(Stored data)

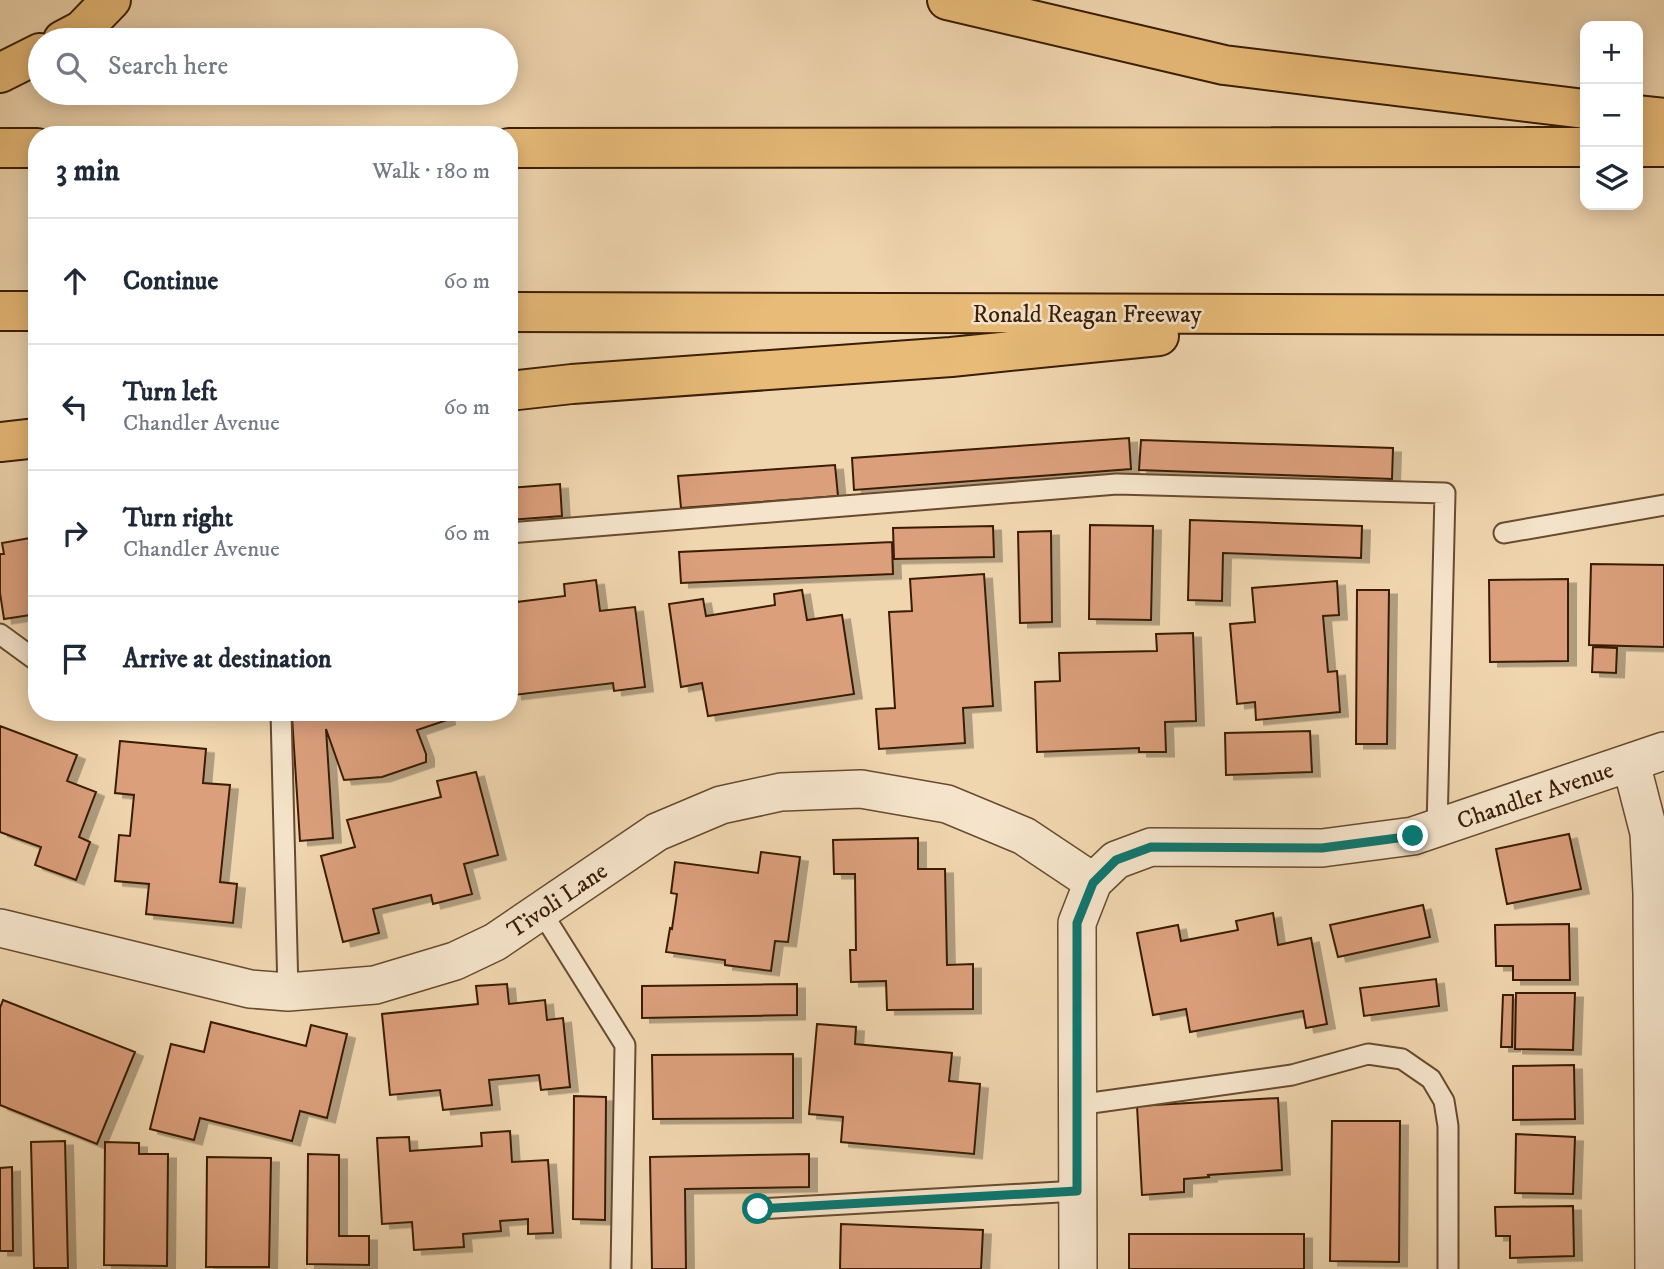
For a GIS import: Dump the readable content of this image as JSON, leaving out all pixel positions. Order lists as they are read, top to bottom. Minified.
{"streets":{"highway":["Ronald Reagan Freeway"],"street":["Chandler Avenue","Tivoli Lane"]},"crossings":[["Chandler Avenue","Tivoli Lane"]],"page":{"map_buttons":["+","−"],"search":"Search here","heading":["3 min","Walk · 180 m"],"list":[["Continue","60 m"],["Turn left","Chandler Avenue","60 m"],["Turn right","Chandler Avenue","60 m"],"Arrive at destination"]}}
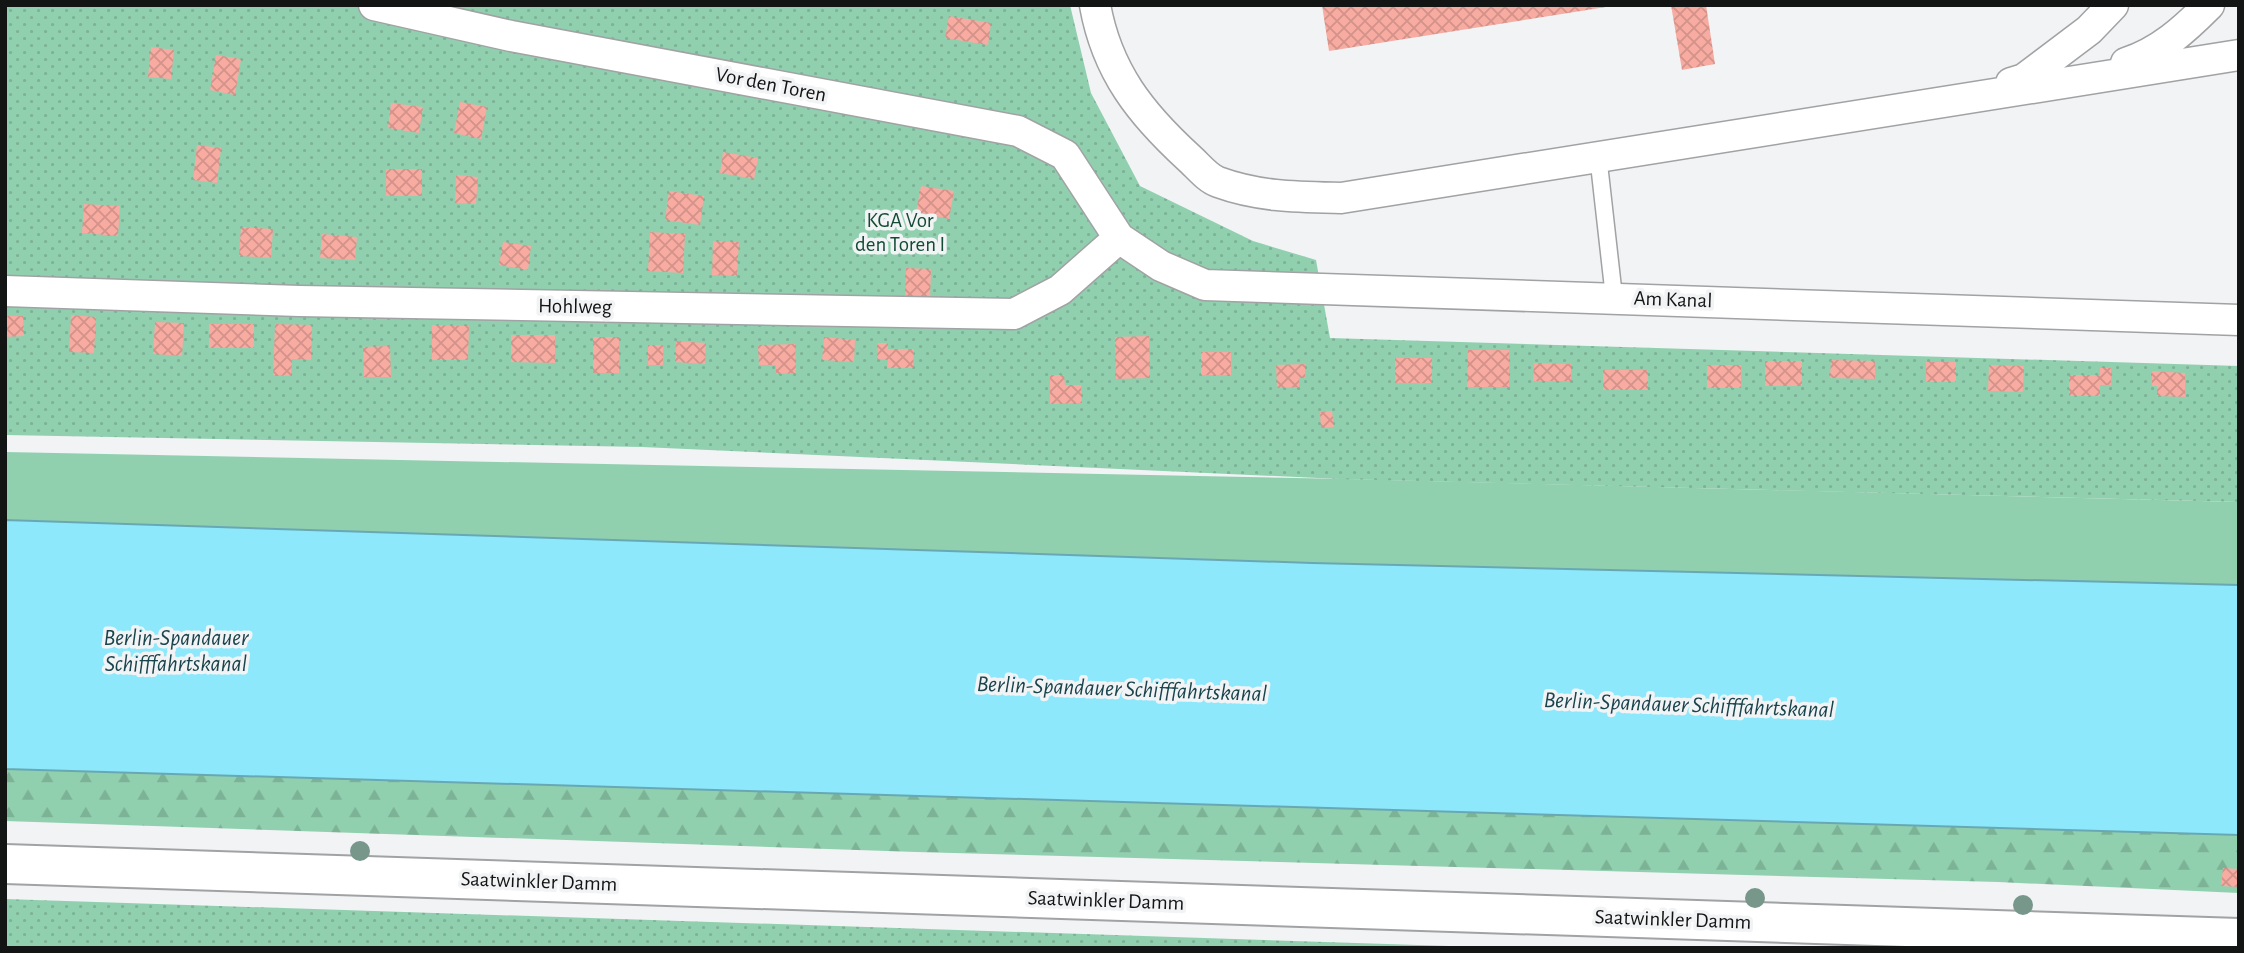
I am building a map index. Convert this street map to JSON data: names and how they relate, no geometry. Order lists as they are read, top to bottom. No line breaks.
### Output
{"streets":{"main road":["Saatwinkler Damm"],"street":["Vor den Toren","Am Kanal","Hohlweg"]},"crossings":[["Vor den Toren","Am Kanal"],["Vor den Toren","Hohlweg"],["Am Kanal","Hohlweg"]],"water":["Berlin-Spandauer Schifffahrtskanal"],"parks":["KGA Vor den Toren I"]}
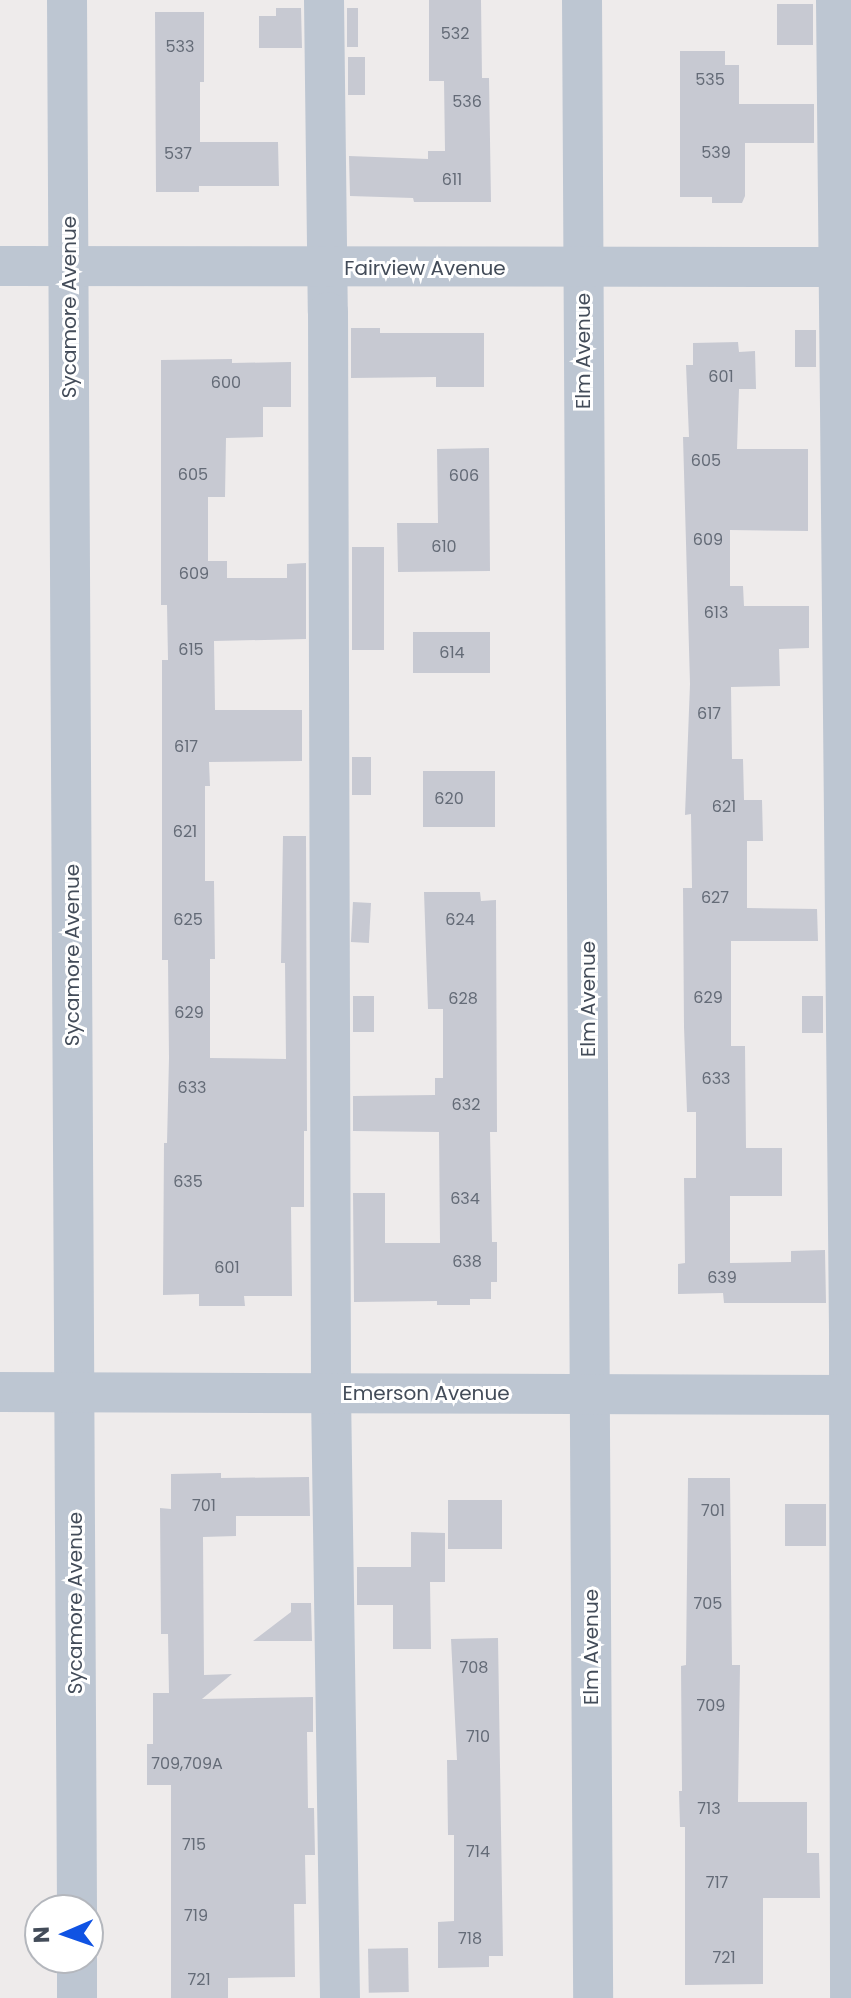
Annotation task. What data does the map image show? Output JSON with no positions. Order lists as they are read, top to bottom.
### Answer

■ What the task requires ■
Word for word, repeat each record above; leave out every picture.

■ Response box ■
For a GIS import: Dump the readable content of this image as JSON, leaving out all pixel positions. Order lists as they are read, top to bottom. Minified.
{"streets":{"highway":["Ronald Reagan Freeway"],"street":["Chandler Avenue","Tivoli Lane"]},"crossings":[["Chandler Avenue","Tivoli Lane"]],"page":{"map_buttons":["+","−"],"search":"Search here","heading":["3 min","Walk · 180 m"],"list":[["Continue","60 m"],["Turn left","Chandler Avenue","60 m"],["Turn right","Chandler Avenue","60 m"],"Arrive at destination"]}}
I am building a map index. Convert this street map to JSON data: names and how they relate, no geometry. Order lists as they are read, top to bottom. No line breaks.
### Output
{"streets":{"main road":["Saatwinkler Damm"],"street":["Vor den Toren","Am Kanal","Hohlweg"]},"crossings":[["Vor den Toren","Am Kanal"],["Vor den Toren","Hohlweg"],["Am Kanal","Hohlweg"]],"water":["Berlin-Spandauer Schifffahrtskanal"],"parks":["KGA Vor den Toren I"]}
Annotation task. What data does the map image show? Output JSON with no positions. Order lists as they are read, top to bottom.
### Answer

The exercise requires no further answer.